Wednesday, February 6, 2019

No Rams, No Chargers, But Maybe Intentional Interference

Rand Res., LLC v. City of Carson, No. S235735 (Cal. Feb. 4, 2019)

I gave this anti-SLAPP case short shrift when it was decided by the Court of Appeal, thinking that it was a pretty straightforward application of the rule that would soon be enunciated by the Supreme Court in Park, decided shortly thereafter. The Supreme Court granted review. In a unanimous opinion by Justice Cuellar, the Court parses the case a little more closely than I or the Court of Appeal did.

The case is about competition over who would serve as the agent of the City of Carson in an effort to lure an NFL team there. (The opinion dropped, somewhat ironically, the morning after the Rams lost the Super Bowl.) Firm #1 was the city’s original agent. It had an exclusive 2-year deal, which City had the option of reviewing. Firm #2 allegedly started communicating with the NFL on the City’s behalf before the exclusivity was over and later lobbied City against taking the option to renew Firm #1. Ultimately, City didn’t take the option and went with Firm #2. 

Firm #1 sued the City for breach of the exclusivity. It also alleged fraud in City’s hiding its relationship with Firm #2 and for allegedly falsely promising that it intended to take the option at the time the original Firm #1 deal was inked. Firm #1 also sued Firm #2 for tortiously interfering with its arrangement with the City. Both City and Firm #2 filed anti-SLAPP motions as to everything but the contract claim, which the trial court granted and the Court of Appeal reversed.
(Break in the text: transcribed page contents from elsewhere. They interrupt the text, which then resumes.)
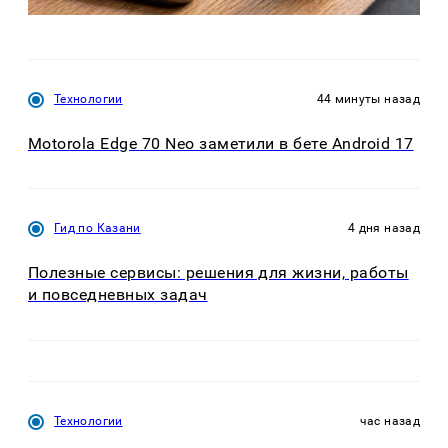
Технологии
44 минуты назад
Motorola Edge 70 Neo заметили в бете Android 17
Гид по Казани
4 дня назад
Полезные сервисы: решения для жизни, работы
и повседневных задач
Технологии
час назад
As to the claims against City, the Court holds that Park’s requirement the statements at issue must themselves form the elements of Plaintiffs’ claims was satisfied. The statements at issue did in fact form the basis of Firm #1’s fraud claim. 

But, the Court explains, that’s not enough. To meet the “arising-from” test under Code of Civil Procedure § 425.16(b) the statements also had to be “in connection with” either an issue before the City Council (for § 425.16(e)(2)) or an issue of public interest (for § 425.16(e)(4)). The requirement wasn’t satisfied for (e)(2) because the issue of City’s relationship with Firm #2 was not before the City Council when the statements were made. As to (e)(4), the issue of whether to build a football stadium was indisputably an issue of public interest in Carson. But the narrower issue of which firm would represent the City in negotiations was not, at least based on the record before the Court. The statements at issue—concealment of the City’s contacts with Firm #2—related only to the latter.

In addressing the public issue question, the Court makes some interesting observations about the public issue requirement. First, the relationship between the conduct or statements and the issue needs to be more than “fleeting or tangential” or “attenuated.” Second, stated at a high level of generalization, pretty much anything can appear to be related to some issue of public import. So courts addressing the public issue question need to look at the actual speech at hand, “rather than the prospects that such speech may conceivably have indirect consequences for an issue of public concern.” Third, the moving party bears the burden on the public issue, so if the connection between the speech and the issue is non-obvious, a moving party should come forward with evidence to bear that out. City did not do that here, which dooms its argument.

Moving on to the intentional interference claims against Firm #2, the Court finds that these claims were based on (1) Firm #2’s lobbying City not to take the option to extend Firm #1; and (2) Firm #2’s efforts to convince the NFL to bring a team to Carson. (This description is somewhat in tension with the way the Court of Appeal characterized the claims.) Because the exercise of the option was a matter before the City Counsel at the time the communications were made, those communications were matters protected under (e)(2). And because having an NFL team relocate  to Carson was an issue of public concern, those matters were protected under (e)(4). So the Court orders the case back to the trial court to assess the probability of prevailing on these claims.*

Reversed in part. 

*This seems a little off to me. Because the trial court granted the motion, it must have already found these claims to be lacking in merit. So it seems like the mandate should be for the Court of Appeal to look at whether there is an alternate basis for its reversal on an issue it did not reach. Otherwise, the trial court will just be a re-do and then everyone will have to undergo another round of interlocutory SLAPP appeals.